In other words, the card gives you the privilege to pay normal price for items that are otherwise tagged with a hefty premium.

The Bonus Card is supposed to promote customer loyalty. It is supposed to make you feel like you're part of the club.


As if I didn't have enough crap in my wallet or dangling from my keychain as it is.

As if I didn't already have to jump through enough hoops every day.

As if I really need to be nickled and dimed by a friggin second rate grocery store every time I need to go buy a bottle of children's Tylenol at 11:30 at night.

Ask me about my experience shopping at Bi-Lo. Come on. Don't be shy.

Five hundred meters away is a Publix. It's about the same size as the Bi-Lo. It's about the same distance from my house. It carries about the same items. Heck, it's probably 10% more expensive than Bi-Lo. But I don't care because I like shopping there.

The difference between Publix and Bi-Lo?

The Publix parking lot isn't littered with trash. The carts aren't twenty dirty shades of faded red and gray. The store is impeccable throughout. The floors are shiny. The lighting is clean and fresh. The employees are friendly, helpful, and polite. The carts always look clean and new. The produce is always fresh. The store is neat. The baggers separate my produce and my canned goods. Checking out is fast and painless. I shop there, and I feel good about myself. I know it sounds stupid, but it's true. I actually feel happy shopping there.

My experience is better at Publix than at Bi-Lo in absolutely every way.

And perhaps more importantly, Publix doesn't try to coerce me into some sort of dubious "loyalty" by forcing me to carry a Bonus Card.

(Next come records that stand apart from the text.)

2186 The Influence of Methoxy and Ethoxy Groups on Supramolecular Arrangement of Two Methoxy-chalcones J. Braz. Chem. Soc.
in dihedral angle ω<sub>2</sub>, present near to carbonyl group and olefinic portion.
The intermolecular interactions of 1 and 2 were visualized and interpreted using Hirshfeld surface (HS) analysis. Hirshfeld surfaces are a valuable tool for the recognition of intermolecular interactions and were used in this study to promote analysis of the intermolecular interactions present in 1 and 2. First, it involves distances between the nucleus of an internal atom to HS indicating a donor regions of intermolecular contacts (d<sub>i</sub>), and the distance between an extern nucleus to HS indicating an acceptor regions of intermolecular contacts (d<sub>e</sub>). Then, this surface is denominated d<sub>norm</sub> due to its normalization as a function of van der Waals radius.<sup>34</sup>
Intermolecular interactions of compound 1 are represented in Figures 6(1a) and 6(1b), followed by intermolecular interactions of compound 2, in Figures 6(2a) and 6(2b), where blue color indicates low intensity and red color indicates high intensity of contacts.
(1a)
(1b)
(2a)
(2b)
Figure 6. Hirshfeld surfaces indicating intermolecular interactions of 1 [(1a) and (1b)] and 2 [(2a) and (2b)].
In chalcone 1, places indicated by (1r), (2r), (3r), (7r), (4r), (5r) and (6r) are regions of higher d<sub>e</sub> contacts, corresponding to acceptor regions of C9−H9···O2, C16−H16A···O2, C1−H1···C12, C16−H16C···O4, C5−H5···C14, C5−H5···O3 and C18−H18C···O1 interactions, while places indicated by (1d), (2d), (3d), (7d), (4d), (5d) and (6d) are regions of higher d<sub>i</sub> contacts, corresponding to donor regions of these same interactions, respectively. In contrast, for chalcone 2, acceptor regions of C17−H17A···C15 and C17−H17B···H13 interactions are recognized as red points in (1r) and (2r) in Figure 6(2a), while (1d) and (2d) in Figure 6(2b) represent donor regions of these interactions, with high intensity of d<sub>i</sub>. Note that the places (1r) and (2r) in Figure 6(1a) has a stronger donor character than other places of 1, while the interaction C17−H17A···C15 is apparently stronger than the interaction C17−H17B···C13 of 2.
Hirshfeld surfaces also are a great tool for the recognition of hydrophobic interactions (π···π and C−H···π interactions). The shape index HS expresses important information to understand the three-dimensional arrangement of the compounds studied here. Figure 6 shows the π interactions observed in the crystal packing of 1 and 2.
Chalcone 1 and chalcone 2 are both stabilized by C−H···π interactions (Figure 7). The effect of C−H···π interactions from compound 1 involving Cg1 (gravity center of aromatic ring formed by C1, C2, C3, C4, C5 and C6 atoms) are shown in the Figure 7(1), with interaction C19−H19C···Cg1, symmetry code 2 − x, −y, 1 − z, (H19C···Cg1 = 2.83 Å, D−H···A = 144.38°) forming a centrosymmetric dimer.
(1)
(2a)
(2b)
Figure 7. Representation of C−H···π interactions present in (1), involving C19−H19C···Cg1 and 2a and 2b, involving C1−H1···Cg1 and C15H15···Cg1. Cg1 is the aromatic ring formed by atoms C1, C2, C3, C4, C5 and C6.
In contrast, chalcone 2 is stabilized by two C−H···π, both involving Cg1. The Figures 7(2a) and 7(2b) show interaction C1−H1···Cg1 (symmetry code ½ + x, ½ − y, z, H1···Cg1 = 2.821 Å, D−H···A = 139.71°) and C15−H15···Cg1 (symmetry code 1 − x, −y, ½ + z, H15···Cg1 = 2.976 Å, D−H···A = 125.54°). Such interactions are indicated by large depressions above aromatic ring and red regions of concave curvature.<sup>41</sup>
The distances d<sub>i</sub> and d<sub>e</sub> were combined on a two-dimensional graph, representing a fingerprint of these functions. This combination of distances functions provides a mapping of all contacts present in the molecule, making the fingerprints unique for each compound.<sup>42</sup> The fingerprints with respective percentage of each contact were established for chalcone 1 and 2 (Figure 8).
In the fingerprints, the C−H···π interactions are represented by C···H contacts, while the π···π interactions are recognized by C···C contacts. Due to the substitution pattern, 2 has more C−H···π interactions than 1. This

I could say that because the folks at Publix treat me so well, because I love shopping there, because everything about Publix makes me feel loyal to them, but it would all be wishful thinking. I shop there simply because I prefer to shop there.

I shop there because my experience there is better than it is at Bi-Lo.

Spending any time at all trying to figure out how to create customer loyalty for any business whose owners aren't interacting directly with their customers on a daily basis is a gargantuan waste of time.

You want to attract and retain more customers? You want to be best in class? Simple: Strive to achieve such a level of excellence in customer experience that every shopper who sets foot in your store or interacts with your product or service will recommend it to his or her family and friends.